Ceylan: İmralı örneği dünyanın hiçbir yerinde yok

İmralı'nın dünyada örneği olmayan insanlık dışı bir sistem olduğunu söyleyen HDP Amed İl Eşbaşkanı Zeyat Ceylan, "Bu sistemin amacı sayın Öcalan üzerinden Kürt halkına mesaj vermek" dedi.

Kürt Halk Önderi Abdullah Öcalan'a yönelik tecrit devam ediyor. Kürt Halk Önderi Öcalan, 27 Nisan'da ailesi ile yaptığı telefon görüşmesinde ulusal birliğe dikkat çekerek 1982 yılında PKK, YNK ve KDP arasında imzalanan protokolü hatırlattı.

HDP Amed İl Eşbaşkanı Zeyat Ceylan, İmralı tecridi, Kürt ulusal birliği ve Zinî Wertê'ye ilişkin değerlendirmelerde bulundu. İmralı sisteminin dünyada örneği olmayan bir sistemi olduğunu vurgulayan Ceylan, bu sistemle Kürt Halk Önderi Abdullah Öcalan üzerinden Kürt halkına, Türkiye demokrasi güçlerine ve birlikte yaşamayı savunanlara mesaj verildiğini söyledi.

Kürt Halk Önderi Abdullah Öcalan'ın fikir, düşünce ve önerileri ile sadece Kürt halkı için değil Ortadoğu halkı için de örnek olduğunu belirten Ceylan, "Sayın Öcalan bütün Kürtleri birlik olmaya davet etti. Ortadoğu'da Kürt halkının söz sahibi olmasının şartı Kürdistan'da demokratik temeller üzerinden ulusal birliğin kurulmasıdır. Kürt Halk Önderi yıllardır birlik için çalışıyor ve çağrılarda bulunuyor. Ulusal kongrenin toplanması için KDP Genel Başkanı Mesud Barzani ve o dönem YNK Genel Başkanı olan Celal Talabani'ye bir mektup yollayarak birliğin önemine dikkat çekmişti.

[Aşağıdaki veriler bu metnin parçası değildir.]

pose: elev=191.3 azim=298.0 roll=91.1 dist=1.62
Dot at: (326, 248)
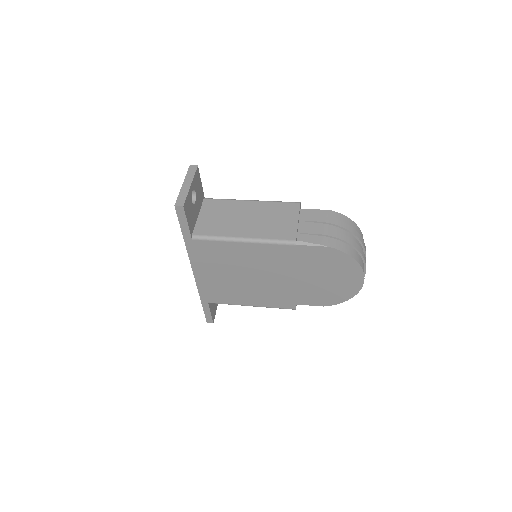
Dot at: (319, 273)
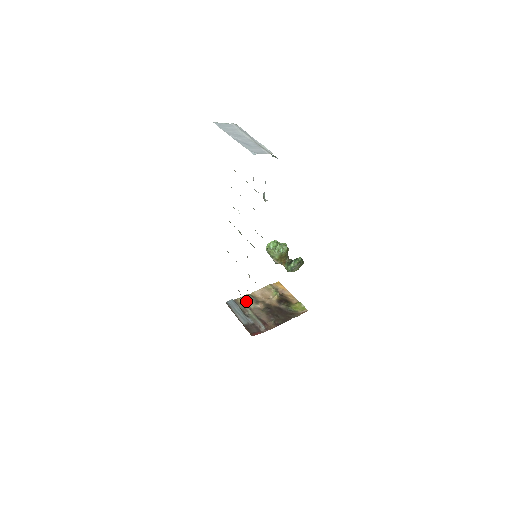
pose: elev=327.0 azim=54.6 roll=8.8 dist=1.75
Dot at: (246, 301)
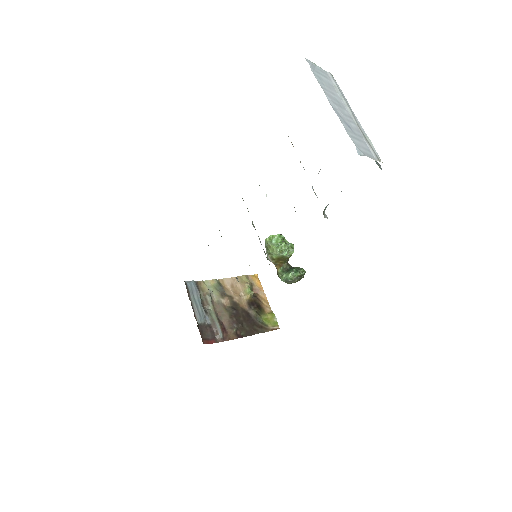
Dot at: (210, 289)
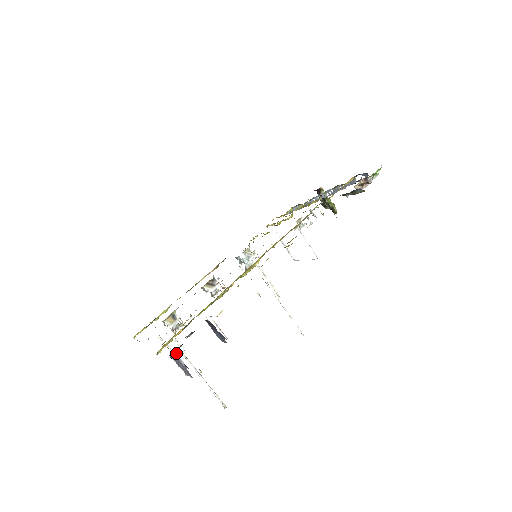
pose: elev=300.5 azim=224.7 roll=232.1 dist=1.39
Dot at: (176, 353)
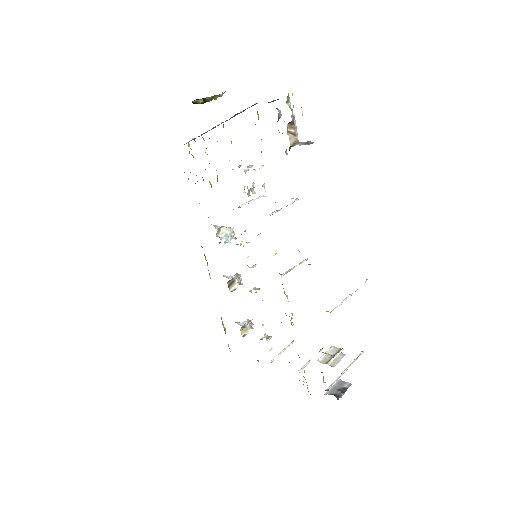
Dot at: occluded
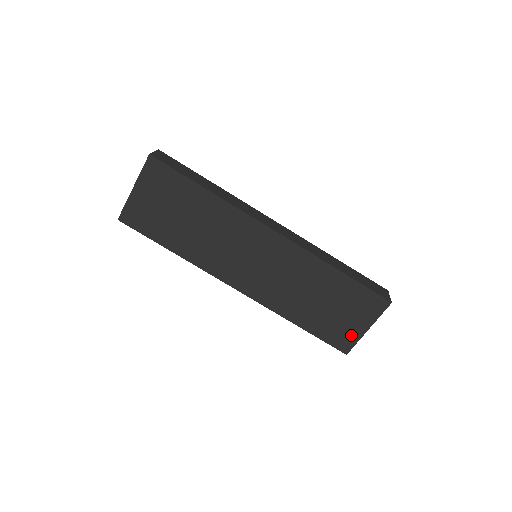
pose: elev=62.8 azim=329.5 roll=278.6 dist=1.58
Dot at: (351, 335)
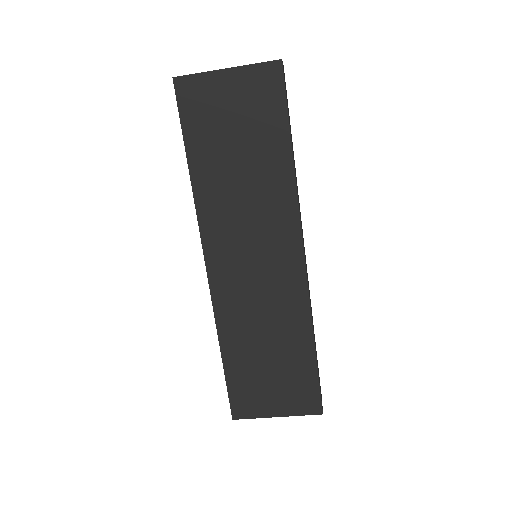
Dot at: (257, 407)
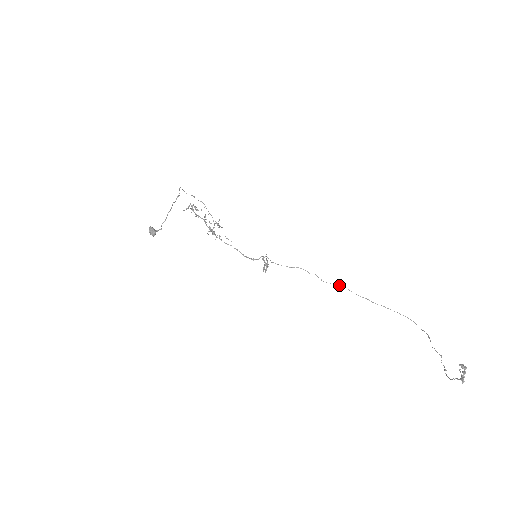
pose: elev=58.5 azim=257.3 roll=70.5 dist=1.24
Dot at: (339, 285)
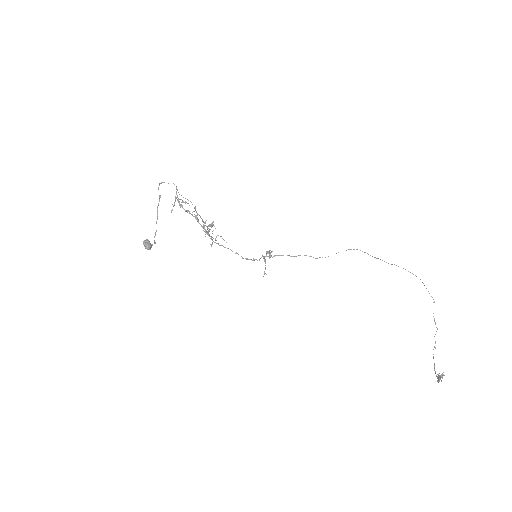
Dot at: (350, 249)
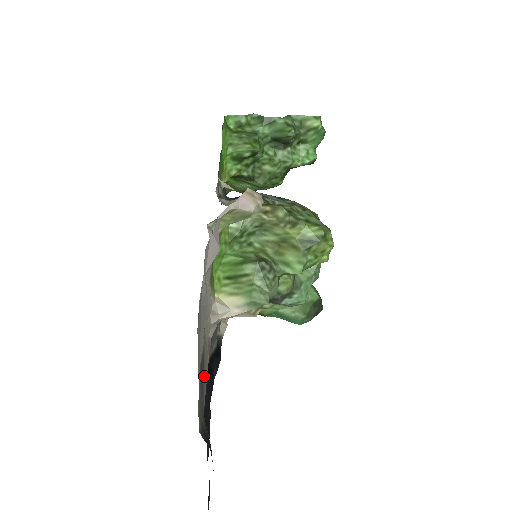
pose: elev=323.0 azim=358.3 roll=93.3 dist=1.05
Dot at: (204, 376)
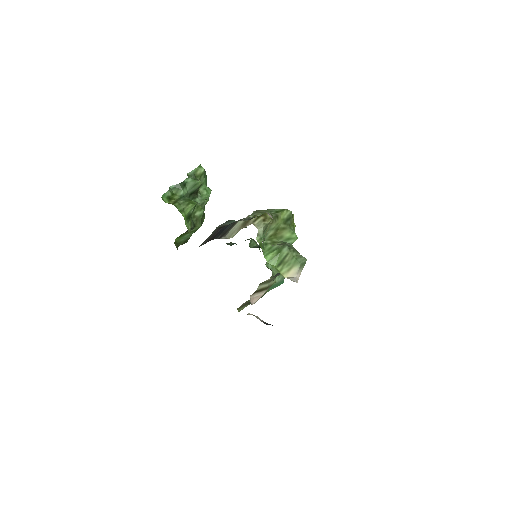
Dot at: occluded
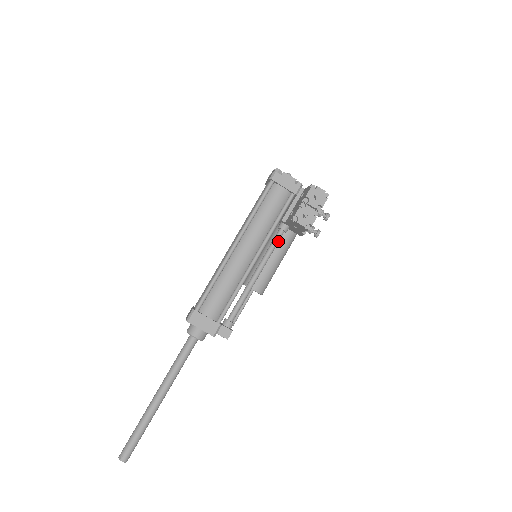
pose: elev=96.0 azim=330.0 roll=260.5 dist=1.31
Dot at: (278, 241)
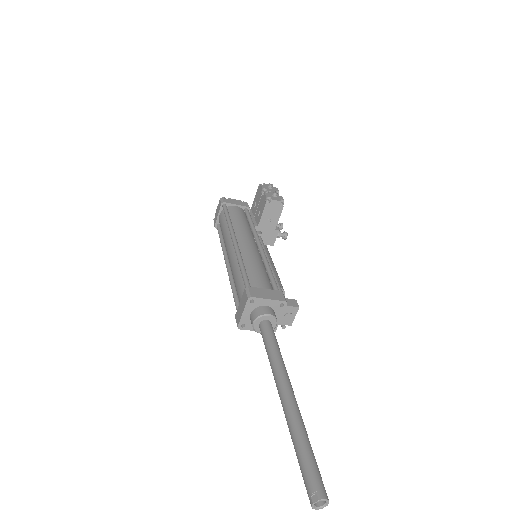
Dot at: (263, 243)
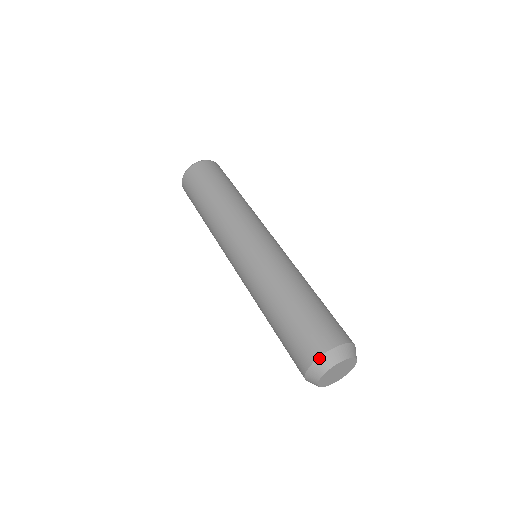
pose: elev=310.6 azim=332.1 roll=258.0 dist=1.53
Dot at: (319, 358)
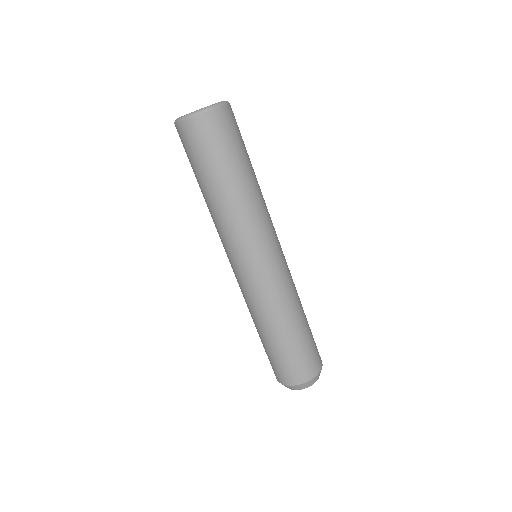
Dot at: (278, 381)
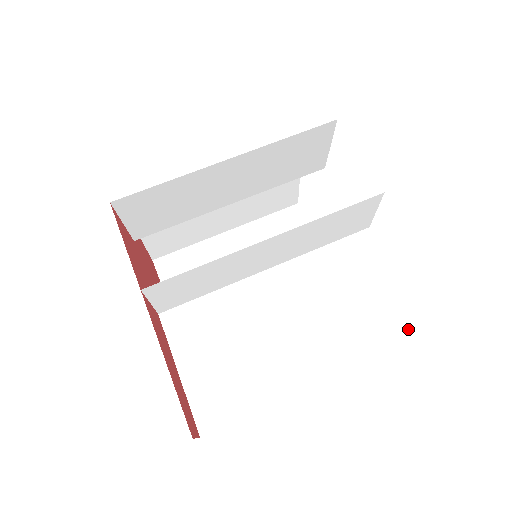
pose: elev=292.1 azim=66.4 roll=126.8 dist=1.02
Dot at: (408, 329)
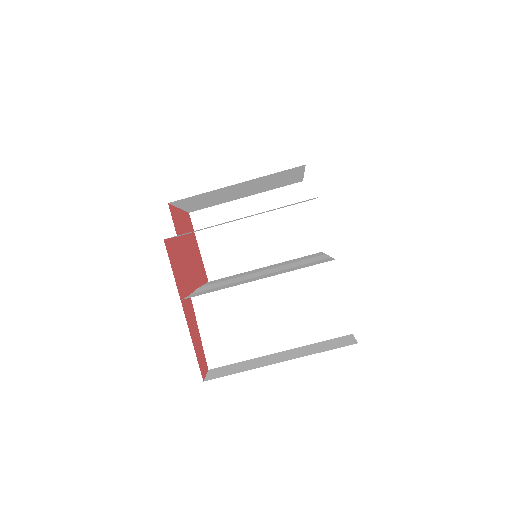
Dot at: (334, 332)
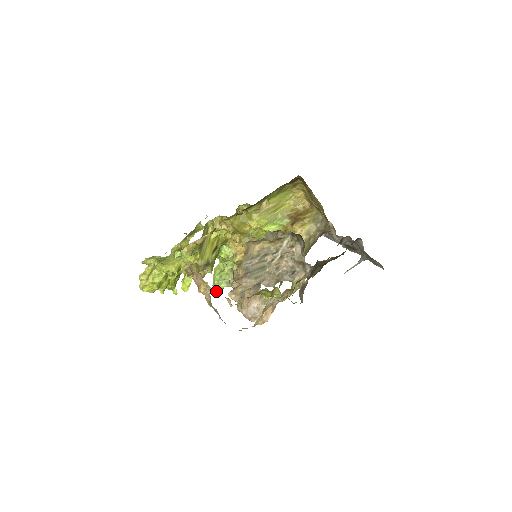
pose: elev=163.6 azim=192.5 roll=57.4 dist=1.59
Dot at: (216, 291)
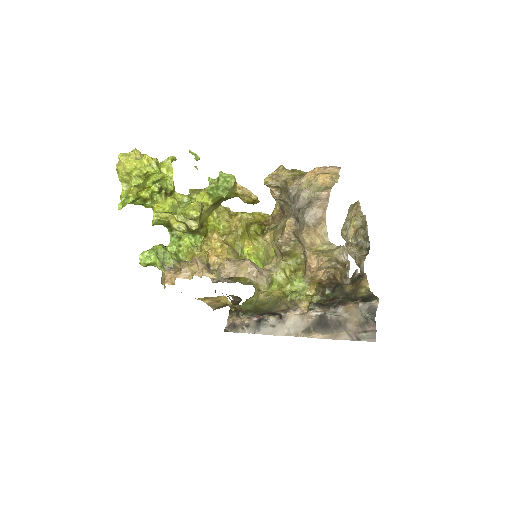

Kürt halkının kazanımlarını kaybetmesi, Kürtlerin 100 yıl daha kaybedeceği anlamına gelir. Kürt halkının temsil eden hangi parti olursa olsun bu temelde adım atmak zorundadır. Yarın ulusal kongreyi toplayalım demiyoruz ama saldırılar şu an sadece 1 parçada değil Kürtlere yönelik. Her parçada Kürt halkının varlığına yönelik saldırılar sessiz kalınmamalı. Bu yüzden sayın Öcalan 'Eğer birliğimizi kurmazsak sadece Güney Kürdistan hükümeti ve Kuzey-Doğu Suriye değil, Kürdistan'ın tüm kazanımları yok edilecektir" diye konuştu.

HALKIN TALEBİ BİRLİK

Kürt halkının birlik olduğunda sesinin daha gür çıktığını vurgulayan Ceylan, devamla şunları belirtti: "Kürtler birlik olmadığı için katledildiler, öldürüldüler, şehirleri yıkıldı, talan ve işgal edildi. Eğer Kürtler bugün birlik olsaydı, Kerkük'te acı çekmezdik, Efrîn'de katliamlar yaşamazdık. Eğer bugün siyaset ve diğer alanlarda birliğimizi kuramazsak daha zorlu günler yaşayacağız. İşgalci güçler Kürtlerin bu durumundan faydalanıyor. Kimsenin Kürtlere 100 yıl daha kaybettirmeye hakkı yok. Bu yüzden Kürt halkının ortak talebi Kürtlerin birliğidir. Bizlerin de bir an önce birliğimizi kurmamız gerekir."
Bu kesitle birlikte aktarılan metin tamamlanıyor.